What to do: Look through the records below for the line with "systems of production. They carry b". Return that line and each one after it up to and including the line with "Once aluminum is poured, their frag", exactly.

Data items
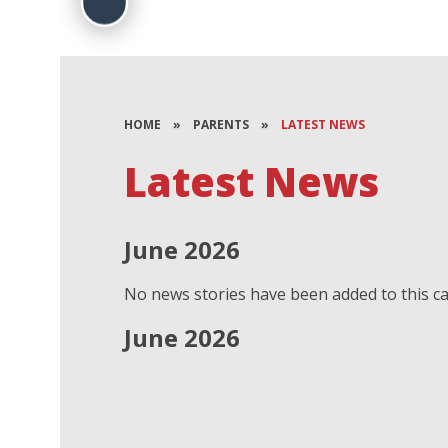
HOME
»
PARENTS
»
LATEST NEWS
Latest News
June 2026
No news stories have been added to this ca
June 2026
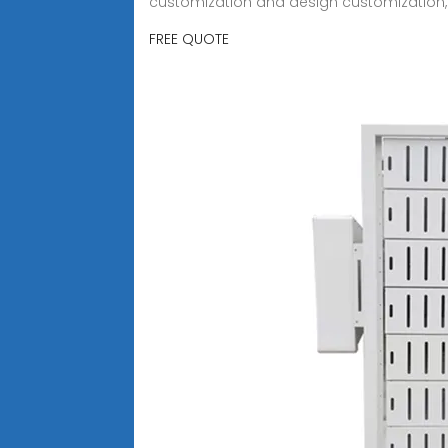
customization and design customization,
FREE QUOTE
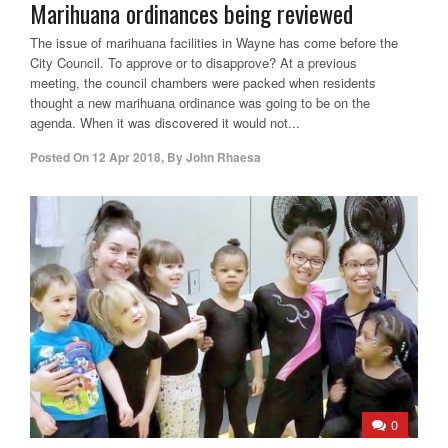
Marihuana ordinances being reviewed
The issue of marihuana facilities in Wayne has come before the
City Council. To approve or to disapprove? At a previous
meeting, the council chambers were packed when residents
thought a new marihuana ordinance was going to be on the
agenda. When it was discovered it would not...
Posted On
12 Apr 2018
,
By
John Rhaesa
0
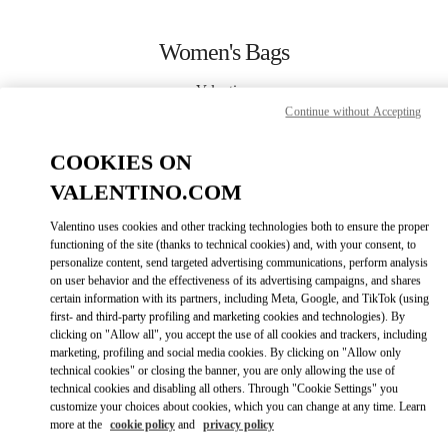
Skip to content
Return to Nav
Women's Bags
Valentino
Sao Paulo
Continue without Accepting
COOKIES ON
CALL NOW
VALENTINO.COM
MORE DETAILS
Valentino uses cookies and other tracking technologies both to ensure the proper
functioning of the site (thanks to technical cookies) and, with your consent, to
personalize content, send targeted advertising communications, perform analysis
LINK OPENS IN
GET DIRECTIONS
on user behavior and the effectiveness of its advertising campaigns, and shares
certain information with its partners, including Meta, Google, and TikTok (using
first- and third-party profiling and marketing cookies and technologies). By
clicking on "Allow all", you accept the use of all cookies and trackers, including
marketing, profiling and social media cookies. By clicking on "Allow only
technical cookies" or closing the banner, you are only allowing the use of
technical cookies and disabling all others. Through "Cookie Settings" you
customize your choices about cookies, which you can change at any time. Learn
more at the
cookie policy
and
privacy policy
Link Opens in New Tab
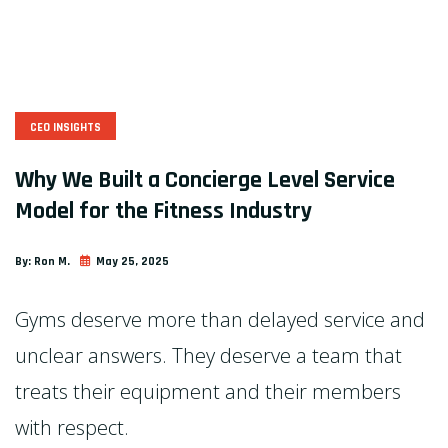
CEO INSIGHTS
Why We Built a Concierge Level Service
Model for the Fitness Industry
By:
Ron M.
May 25, 2025
Gyms deserve more than delayed service and
unclear answers. They deserve a team that
treats their equipment and their members
with respect.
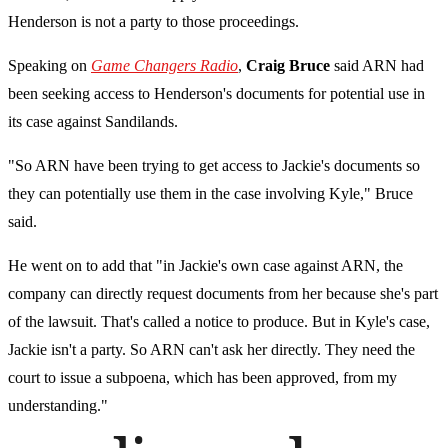
Henderson is not a party to those proceedings.
Speaking on
Game Changers Radio
,
Craig Bruce
said ARN had
been seeking access to Henderson's documents for potential use in
its case against Sandilands.
"So ARN have been trying to get access to Jackie's documents so
they can potentially use them in the case involving Kyle," Bruce
said.
He went on to add that "in Jackie's own case against ARN, the
company can directly request documents from her because she's part
of the lawsuit. That's called a notice to produce. But in Kyle's case,
Jackie isn't a party. So ARN can't ask her directly. They need the
court to issue a subpoena, which has been approved, from my
understanding."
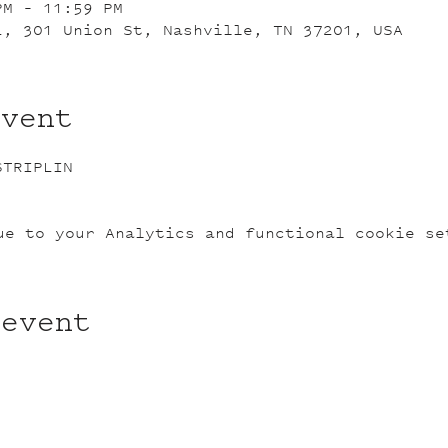
PM – 11:59 PM
L, 301 Union St, Nashville, TN 37201, USA
event
STRIPLIN
ue to your Analytics and functional cookie se
 event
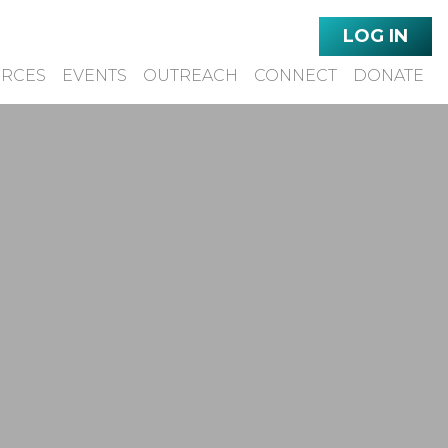
LOG IN
URCES
EVENTS
OUTREACH
CONNECT
DONATE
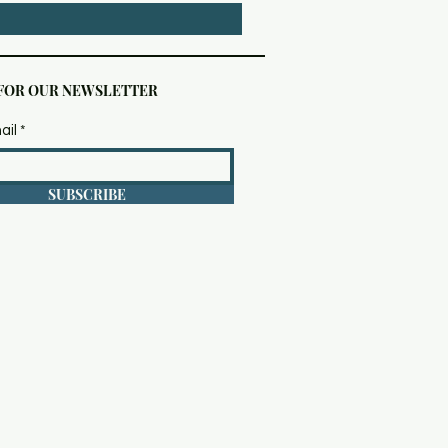
 FOR OUR NEWSLETTER
ail
SUBSCRIBE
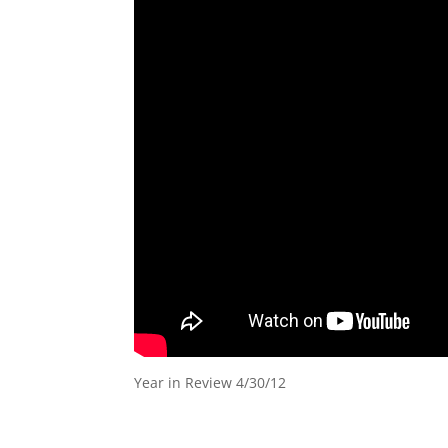
Year in Review 4/30/12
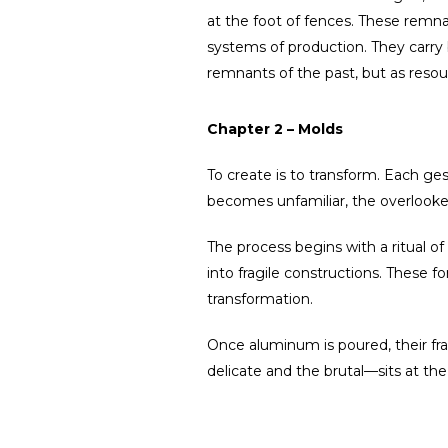
at the foot of fences. These remnan
systems of production. They carry b
remnants of the past, but as resou
Chapter 2 – Molds
To create is to transform. Each gest
becomes unfamiliar, the overlooked
The process begins with a ritual o
into fragile constructions. Thes
transformation.
Once aluminum is poured, their frag
delicate and the brutal—sits at the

Answer to this problem:
systems of production. They carry b
remnants of the past, but as resou
Chapter 2 – Molds
To create is to transform. Each gest
becomes unfamiliar, the overlooked
The process begins with a ritual o
into fragile constructions. Thes
transformation.
Once aluminum is poured, their frag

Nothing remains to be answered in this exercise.